* **Task item A**: Quote the passage on Ohio's proposed marijuana amendment word for word for the stretch from "The proposed amendment" through "representing the backers.".
* **Task item B**: In two sentences, summarize the passage on Ohio's proposed marijuana amendment.
* **Task item C**: Using the passage on Ohio's proposed marijuana amendment, decide whether each statement agrees with it. (i) Each household may have up to six flowering plants. (ii) Tom Haren is a Cleveland attorney representing the backers. (iii) The growing area must be enclosed and locked. Answer yes or no for each, quoting the words of the passage that decide it.

* **Passage**:
== Segment start ==

In Columbus, Ohio constitutional amendment was proposed to legalize recreational marijuana for adults with some restrictions: Six plants per household, including up to three that can be flowering.
Whats more, the growing area must be enclosed and locked. Growing cannot be conducted openly or publicly and, of course, nothing can be available for sale. All these restrictions are very common among other states where recreational cannabis is already legal.
The proposed amendment includes marijuana businesses currently licensed under the state’s medical cannabis program, as well as patients and other Ohioans. The coalition, backing this amendment, believed including home grow provisions was important.
Many of the backers are behind recreational because they believe the state impeded the implementation of the medical program before when it passed the law and created rules, beginning in 2016.
“We think it’s an important component in meaningful access. That’s really the driving force: Making sure people have the access they should have had four years ago.” said Tom Haren, a Cleveland attorney representing the backers.

== Segment end ==

* **Material supplied**:
== Segment start ==

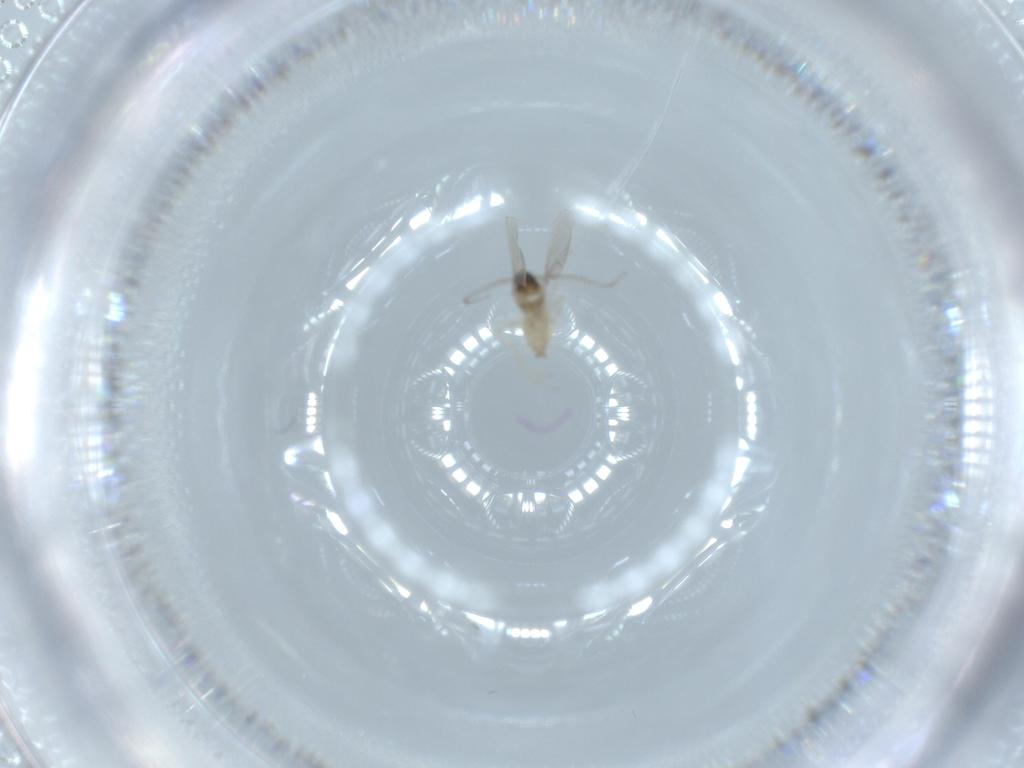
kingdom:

== Segment end ==
== Segment start ==

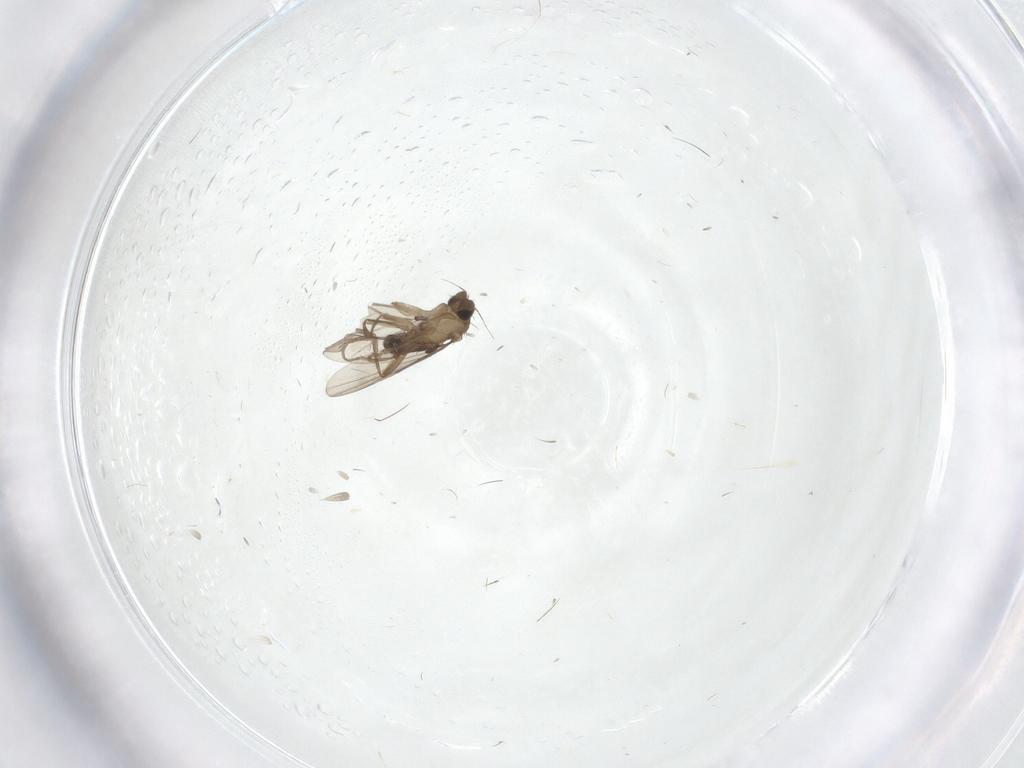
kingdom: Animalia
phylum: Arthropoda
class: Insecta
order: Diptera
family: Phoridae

== Segment end ==
== Segment start ==

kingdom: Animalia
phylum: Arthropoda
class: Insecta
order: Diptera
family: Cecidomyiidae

== Segment end ==

* **Expected output A**:
The proposed amendment includes marijuana businesses currently licensed under the state’s medical cannabis program, as well as patients and other Ohioans. The coalition, backing this amendment, believed including home grow provisions was important.
Many of the backers are behind recreational because they believe the state impeded the implementation of the medical program before when it passed the law and created rules, beginning in 2016.
“We think it’s an important component in meaningful access. That’s really the driving force: Making sure people have the access they should have had four years ago.” said Tom Haren, a Cleveland attorney representing the backers.

* **Expected output B**: A proposed Ohio constitutional amendment would legalize recreational marijuana for adults, allowing six plants per household, up to three of them flowering, in an enclosed, locked area with nothing available for sale. The coalition backing it considered home grow provisions important, and many backers believe the state impeded the medical cannabis program beginning in 2016.

* **Expected output C**:
(i) No: "Six plants per household, including up to three that can be flowering."
(ii) Yes: "said Tom Haren, a Cleveland attorney representing the backers."
(iii) Yes: "the growing area must be enclosed and locked."